Bank nest holes
Many birds nest in holes. Some nest in natural cavities, some in ones they have excavated themselves. Only very few British birds habitually make holes in banks by water bodies, or cliff faces of quarries etc. In fact, there are only two British breeding
SAND MARTIN Sand Martins are colonial nesters and excavate tunnels in vertical banks in soft rock or compacted sand or mud, often next to water. They will return to previously occupied burrows. The tunnels are a few centimetres in diameter and can be up to metre in depth. The are often arranged in rows near the top of a cliff, but may be more ‘randomly’ organised. At the end of the tunnel is a small expanded chamber wherein they lay four or five eggs on the straw and feather lining. Apparently, the males dig the burrows and the females prepare the end chamber, though this would be very tricky to observe! Sand Martin nest banks can be artificially created to attract colonies.
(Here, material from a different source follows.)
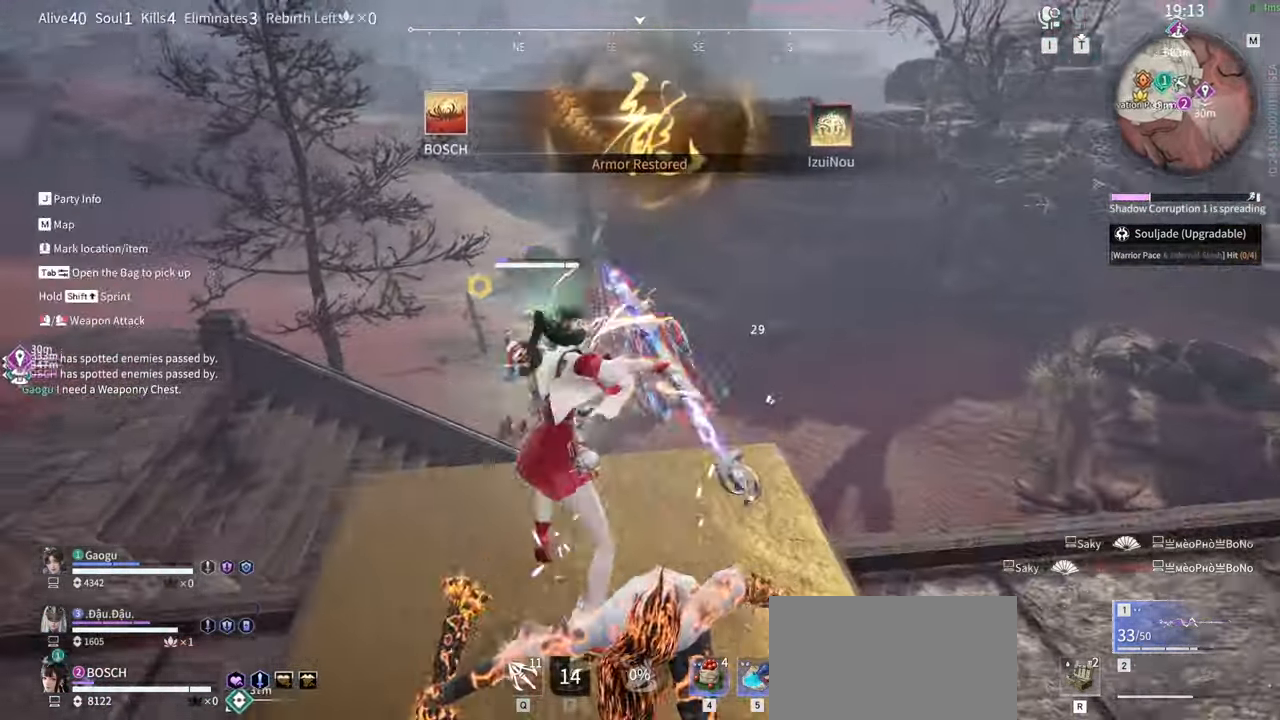
{"keys": [], "mouse": [], "events": []}
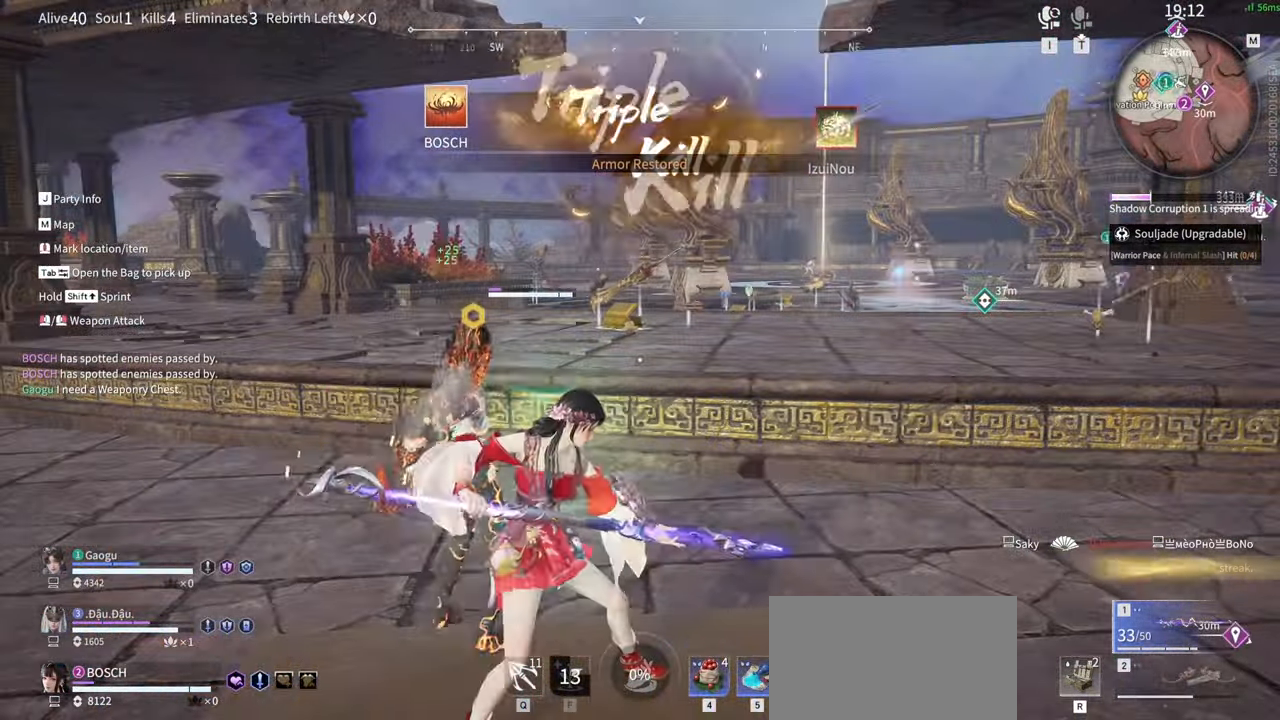
{"keys": [], "mouse": [], "events": [[200, "tab", "down"], [350, "e", "down"], [350, "tab", "up"], [450, "e", "up"]]}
KINGFISHER Kingfishers are solitary nesters (ie the pair will nest a long way from any other pair), excavating a burrow into sandy banks usually next to water. The nest hole is usually about half a metre from the top of the bank, and needs to be clear of the water, and also relatively free of vegetation, for easy access on the wing. Kingfisher burrows are c.6cm in diameter and 60-90cm deep. As with Sand Martins, there is an unseen chamber at the end, but it is unlined. The clutch is usually 6-7 eggs. Occupied nest holes may be betrayed by whitewash (droppings) under the entrance. If you can see this, then sit and wait at a decent distance and eventually an adult Kingfisher will visit the hole.